Growing and Serving Large Open-domain Knowledge Graphs
This paper shows how to build and run large knowledge graphs that grow over time. It covers how to check facts, connect documents to the graph, and find missing information at scale.
What We Learned
This paper comes from teams that run major production systems. We use many of their tested methods. Their system for ranking and checking facts is what inspired our confidence scores.
They describe a service that connects normal text to graph items. This is exactly what our document processing system does for business use. Their advice on finding gaps in knowledge and filling them shaped how our Self-Healing system finds and fixes missing information.
The most useful part was about adding new information while keeping everything working. Business knowledge is not fixed. SAP systems update, policies change, experts add rules. Their patterns for keeping the graph correct during updates helped us avoid many design mistakes.
The section about private knowledge management applies to our client separation needs. Each business client has their own isolated knowledge graph. It must stay completely separate while using the same fast infrastructure. Their methods for this were very helpful.
Important Ideas from the Paper
"The system ranks facts, checks them, connects items, and finds related things."
Why This Matters:
This system inspired our confidence scoring. When our system gives advice, it includes a confidence number. This number shows how well the question matches the supporting paths in the graph. High match means high confidence. This helps other systems know when to trust AI advice and when to ask a human.
"The system finds gaps in knowledge and gets the missing information from other sources."
Why This Matters:
"Gaps in knowledge" is the perfect way to describe this. Our Self-Healing system watches for gaps all the time. When questions keep failing in certain areas, we know we need expert help there. Their organized way of finding gaps made our monitoring much more useful.
"Private knowledge systems work on single devices with step-by-step building and sharing between devices."
Why This Matters:
Change "single device" to "one client" and "between devices" to "between systems" and this describes our setup. Each client's knowledge graph must stay completely separate while using the same fast shared system. Their methods for keeping clients separate without slowing things down helped us a lot.

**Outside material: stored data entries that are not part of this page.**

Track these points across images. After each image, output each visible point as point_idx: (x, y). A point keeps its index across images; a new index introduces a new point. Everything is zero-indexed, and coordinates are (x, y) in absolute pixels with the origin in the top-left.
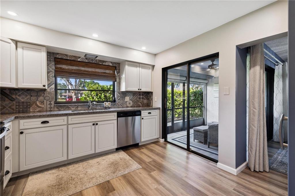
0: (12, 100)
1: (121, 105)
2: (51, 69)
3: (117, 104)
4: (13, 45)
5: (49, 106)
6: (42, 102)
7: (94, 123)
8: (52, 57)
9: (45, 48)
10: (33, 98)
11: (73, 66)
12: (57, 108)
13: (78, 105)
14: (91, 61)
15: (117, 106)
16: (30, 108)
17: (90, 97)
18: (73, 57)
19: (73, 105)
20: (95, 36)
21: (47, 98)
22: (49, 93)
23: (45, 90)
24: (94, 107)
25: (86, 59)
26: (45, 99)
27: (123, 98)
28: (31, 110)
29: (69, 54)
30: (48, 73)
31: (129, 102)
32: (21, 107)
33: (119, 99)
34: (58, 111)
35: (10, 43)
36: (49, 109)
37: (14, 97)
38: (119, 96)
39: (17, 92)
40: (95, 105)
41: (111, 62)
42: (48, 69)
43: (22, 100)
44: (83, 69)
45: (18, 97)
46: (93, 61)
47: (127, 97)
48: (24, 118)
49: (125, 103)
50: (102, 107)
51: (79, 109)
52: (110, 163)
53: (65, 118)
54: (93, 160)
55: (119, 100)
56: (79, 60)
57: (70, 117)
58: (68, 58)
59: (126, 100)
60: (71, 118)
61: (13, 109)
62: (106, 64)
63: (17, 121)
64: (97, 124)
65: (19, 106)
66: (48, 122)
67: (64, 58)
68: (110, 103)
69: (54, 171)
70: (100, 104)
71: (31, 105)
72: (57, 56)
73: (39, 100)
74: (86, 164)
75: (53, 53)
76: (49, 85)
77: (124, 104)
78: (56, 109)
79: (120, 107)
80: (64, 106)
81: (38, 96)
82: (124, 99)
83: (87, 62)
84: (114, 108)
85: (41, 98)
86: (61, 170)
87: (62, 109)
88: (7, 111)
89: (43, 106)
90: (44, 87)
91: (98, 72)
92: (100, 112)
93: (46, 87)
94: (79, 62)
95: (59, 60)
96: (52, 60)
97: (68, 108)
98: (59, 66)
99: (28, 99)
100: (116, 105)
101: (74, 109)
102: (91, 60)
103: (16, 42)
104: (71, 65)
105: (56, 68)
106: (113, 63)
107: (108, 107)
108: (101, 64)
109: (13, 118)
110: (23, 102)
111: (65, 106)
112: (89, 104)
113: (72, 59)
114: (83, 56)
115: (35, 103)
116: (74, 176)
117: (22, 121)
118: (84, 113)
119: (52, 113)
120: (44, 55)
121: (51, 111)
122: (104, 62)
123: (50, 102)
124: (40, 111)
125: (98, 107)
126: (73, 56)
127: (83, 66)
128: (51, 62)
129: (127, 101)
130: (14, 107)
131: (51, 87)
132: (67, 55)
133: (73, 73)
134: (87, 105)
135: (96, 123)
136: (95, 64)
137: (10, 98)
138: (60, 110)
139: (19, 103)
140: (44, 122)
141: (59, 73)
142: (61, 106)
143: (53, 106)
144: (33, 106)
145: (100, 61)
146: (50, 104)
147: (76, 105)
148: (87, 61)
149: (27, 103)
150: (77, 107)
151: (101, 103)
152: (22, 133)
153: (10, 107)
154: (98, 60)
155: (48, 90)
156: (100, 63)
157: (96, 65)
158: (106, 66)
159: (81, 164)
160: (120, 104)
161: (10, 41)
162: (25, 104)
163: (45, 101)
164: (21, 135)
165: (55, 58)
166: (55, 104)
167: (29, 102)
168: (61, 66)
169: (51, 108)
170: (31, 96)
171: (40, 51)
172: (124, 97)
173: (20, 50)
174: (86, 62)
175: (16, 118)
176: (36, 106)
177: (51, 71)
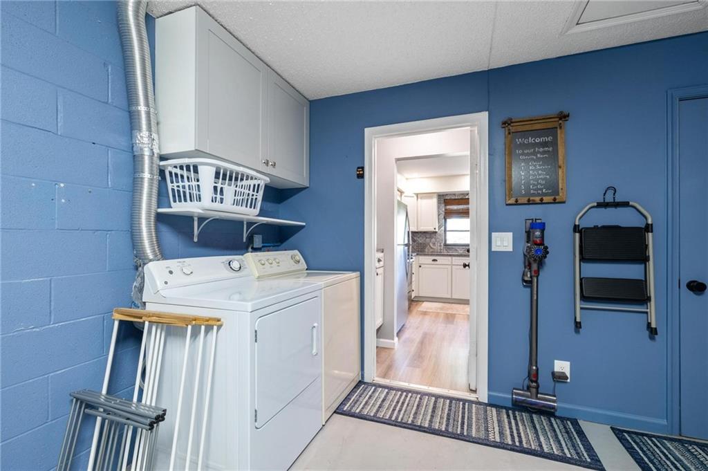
0: (414, 241)
2: (441, 212)
4: (416, 197)
6: (434, 244)
8: (442, 200)
9: (436, 194)
10: (428, 240)
16: (425, 248)
18: (461, 195)
21: (438, 240)
22: (440, 235)
23: (436, 232)
26: (436, 241)
28: (426, 250)
30: (439, 215)
32: (419, 247)
34: (446, 252)
36: (439, 251)
42: (439, 212)
48: (421, 255)
53: (450, 258)
56: (467, 197)
57: (454, 258)
58: (456, 198)
60: (455, 260)
61: (415, 249)
63: (417, 257)
66: (437, 260)
67: (452, 198)
69: (440, 303)
72: (447, 198)
73: (431, 241)
75: (443, 195)
76: (440, 227)
78: (444, 250)
81: (431, 238)
85: (433, 240)
87: (450, 252)
89: (435, 247)
90: (435, 230)
93: (437, 230)
95: (447, 201)
96: (442, 202)
97: (456, 250)
98: (448, 207)
99: (424, 240)
103: (417, 195)
104: (459, 205)
105: (445, 210)
110: (421, 243)
111: (453, 248)
113: (460, 197)
115: (429, 244)
117: (421, 257)
119: (441, 253)
120: (435, 201)
123: (440, 244)
124: (431, 251)
128: (441, 204)
130: (415, 247)
131: (441, 229)
132: (455, 195)
133: (461, 213)
137: (413, 239)
138: (448, 252)
140: (434, 260)
141: (448, 214)
142: (449, 248)
144: (427, 247)
146: (440, 246)
147: (464, 248)
149: (423, 244)
152: (420, 267)
155: (439, 232)
159: (462, 305)
161: (414, 195)
163: (436, 243)
164: (420, 269)
165: (444, 200)
166: (445, 246)
167: (425, 244)
168: (450, 207)
169: (441, 249)
170: (426, 238)
171: (432, 197)
173: (419, 200)
175: (417, 254)
176: (429, 248)
177: (441, 214)
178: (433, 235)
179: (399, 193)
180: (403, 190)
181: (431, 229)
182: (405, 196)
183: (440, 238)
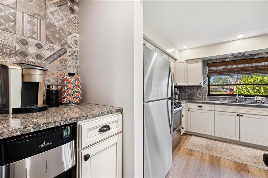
0: (186, 92)
2: (205, 72)
4: (186, 63)
5: (204, 97)
6: (200, 94)
7: (239, 114)
8: (206, 63)
9: (201, 59)
10: (195, 91)
12: (209, 98)
13: (225, 97)
16: (193, 97)
17: (245, 91)
18: (221, 59)
19: (221, 97)
20: (240, 36)
21: (203, 91)
22: (204, 88)
23: (201, 86)
25: (234, 57)
28: (194, 99)
29: (218, 58)
30: (203, 74)
32: (189, 96)
34: (210, 100)
35: (184, 62)
36: (204, 99)
37: (186, 90)
39: (187, 87)
40: (243, 99)
42: (203, 72)
43: (190, 92)
45: (188, 91)
46: (241, 57)
48: (190, 102)
50: (252, 102)
51: (226, 100)
52: (255, 155)
53: (213, 106)
54: (237, 146)
56: (227, 60)
57: (216, 106)
58: (217, 61)
60: (218, 107)
61: (186, 97)
62: (259, 56)
63: (187, 104)
64: (242, 116)
65: (188, 95)
66: (202, 107)
67: (214, 62)
68: (264, 97)
69: (205, 139)
70: (250, 98)
71: (194, 96)
72: (210, 62)
73: (198, 92)
74: (230, 145)
75: (207, 61)
76: (204, 83)
78: (208, 99)
80: (214, 97)
81: (198, 90)
83: (234, 60)
85: (199, 91)
86: (210, 141)
87: (213, 100)
88: (183, 98)
89: (200, 97)
90: (200, 85)
91: (247, 67)
92: (245, 105)
93: (202, 85)
94: (227, 62)
95: (210, 64)
96: (206, 65)
97: (218, 99)
98: (210, 68)
99: (192, 92)
101: (222, 100)
102: (239, 57)
103: (187, 61)
104: (220, 66)
105: (208, 70)
107: (261, 101)
108: (252, 58)
109: (185, 101)
110: (190, 94)
112: (236, 97)
113: (221, 61)
114: (231, 56)
115: (196, 94)
116: (217, 148)
117: (189, 104)
118: (228, 104)
119: (206, 101)
120: (200, 64)
121: (205, 100)
122: (256, 55)
123: (205, 94)
124: (198, 100)
125: (247, 101)
128: (205, 67)
130: (186, 96)
131: (205, 84)
132: (216, 59)
133: (221, 72)
134: (234, 98)
135: (241, 114)
136: (244, 59)
137: (185, 91)
138: (211, 100)
139: (188, 94)
140: (199, 107)
141: (211, 73)
142: (211, 97)
143: (206, 97)
144: (195, 97)
145: (250, 55)
146: (205, 96)
147: (224, 98)
148: (234, 59)
149: (192, 94)
150: (225, 99)
151: (252, 97)
153: (184, 96)
154: (248, 55)
155: (204, 86)
156: (250, 58)
157: (246, 60)
158: (258, 59)
159: (225, 143)
161: (185, 61)
162: (191, 95)
163: (202, 93)
164: (189, 111)
165: (208, 63)
166: (208, 95)
167: (193, 94)
168: (212, 69)
169: (205, 98)
170: (194, 90)
171: (198, 62)
173: (188, 64)
174: (235, 60)
175: (187, 102)
176: (196, 97)
177: (205, 73)
178: (199, 88)
179: (174, 60)
180: (177, 58)
181: (197, 84)
182: (178, 62)
183: (204, 90)
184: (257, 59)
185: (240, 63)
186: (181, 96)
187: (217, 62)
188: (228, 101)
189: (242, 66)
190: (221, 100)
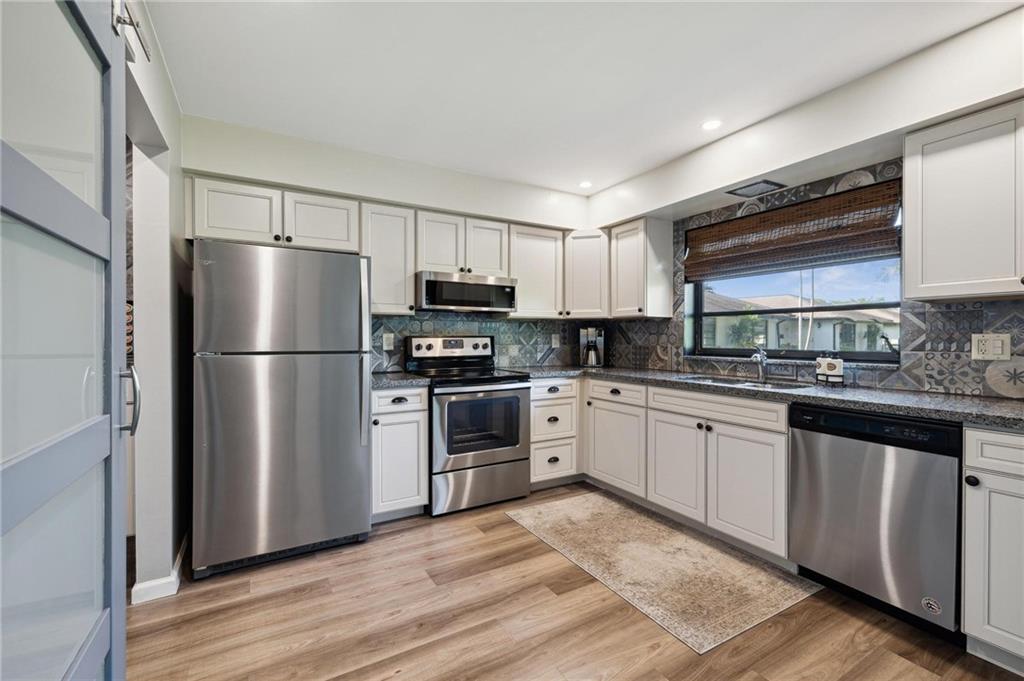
0: (629, 342)
1: (940, 383)
2: (681, 264)
3: (908, 371)
4: (605, 238)
5: (675, 358)
6: (665, 349)
8: (681, 233)
9: (643, 220)
10: (653, 339)
11: (726, 239)
12: (690, 366)
13: (733, 361)
14: (777, 203)
15: (905, 384)
16: (648, 360)
18: (723, 212)
19: (722, 361)
21: (672, 339)
23: (669, 320)
24: (786, 372)
25: (761, 200)
26: (668, 341)
27: (950, 340)
28: (650, 367)
29: (714, 207)
30: (674, 274)
31: (1011, 367)
32: (638, 357)
33: (921, 347)
34: (690, 373)
35: (599, 237)
36: (675, 368)
37: (630, 334)
38: (920, 332)
39: (633, 324)
40: (790, 368)
41: (871, 169)
42: (675, 265)
43: (640, 343)
44: (753, 238)
45: (634, 336)
46: (784, 196)
47: (989, 336)
49: (972, 374)
51: (738, 374)
55: (922, 354)
56: (740, 213)
58: (713, 222)
59: (975, 355)
61: (629, 361)
62: (842, 187)
63: (581, 380)
64: (709, 429)
65: (635, 354)
66: (618, 393)
67: (704, 224)
71: (649, 354)
72: (693, 225)
73: (660, 342)
75: (684, 221)
76: (675, 305)
77: (965, 374)
78: (688, 369)
79: (927, 387)
80: (703, 361)
81: (659, 334)
82: (961, 349)
83: (762, 210)
84: (885, 390)
85: (664, 338)
87: (699, 371)
88: (623, 365)
89: (666, 358)
94: (740, 221)
95: (692, 234)
96: (681, 239)
97: (713, 367)
98: (699, 249)
99: (646, 340)
100: (900, 378)
101: (726, 372)
102: (776, 199)
103: (608, 229)
106: (879, 169)
108: (819, 196)
109: (576, 372)
110: (640, 347)
111: (707, 361)
113: (723, 218)
114: (750, 197)
115: (655, 348)
121: (678, 372)
122: (831, 184)
123: (677, 348)
124: (662, 370)
125: (803, 376)
126: (723, 208)
127: (754, 230)
128: (681, 245)
129: (988, 362)
130: (631, 356)
131: (678, 311)
132: (709, 213)
133: (724, 262)
136: (793, 205)
137: (627, 339)
139: (636, 348)
142: (699, 360)
143: (681, 359)
144: (652, 358)
145: (813, 186)
146: (677, 355)
147: (729, 363)
148: (763, 208)
149: (644, 348)
150: (735, 369)
152: (589, 404)
153: (626, 356)
154: (806, 185)
155: (674, 318)
156: (813, 196)
157: (797, 207)
158: (842, 197)
160: (931, 377)
161: (600, 232)
162: (643, 351)
163: (669, 346)
165: (686, 232)
167: (648, 348)
169: (678, 364)
170: (651, 334)
172: (957, 335)
173: (614, 242)
174: (764, 212)
175: (585, 374)
176: (656, 358)
177: (679, 270)
178: (663, 326)
179: (559, 235)
180: (569, 226)
181: (633, 310)
182: (574, 238)
183: (676, 333)
184: (837, 199)
185: (780, 223)
186: (618, 356)
187: (712, 225)
188: (744, 375)
189: (788, 231)
190: (722, 372)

What This Means for Our Clients
Always Up-to-Date Knowledge
Tested methods for adding new information to the graph all the time. No waiting for updates, no batch processing. New information can be searched within minutes.
Complete Client Separation
Business-grade separation makes sure your knowledge never leaks to other clients. The system design was tested with millions of users and adapted for business security needs.
Automatic Gap Finding
The system automatically finds knowledge gaps where questions often fail or get uncertain answers. This helps decide which areas need more expert input.
Proven Reliable System
System design tested at internet scale, changed for business needs. The same reliability guarantees that power large consumer systems, with business security and rules.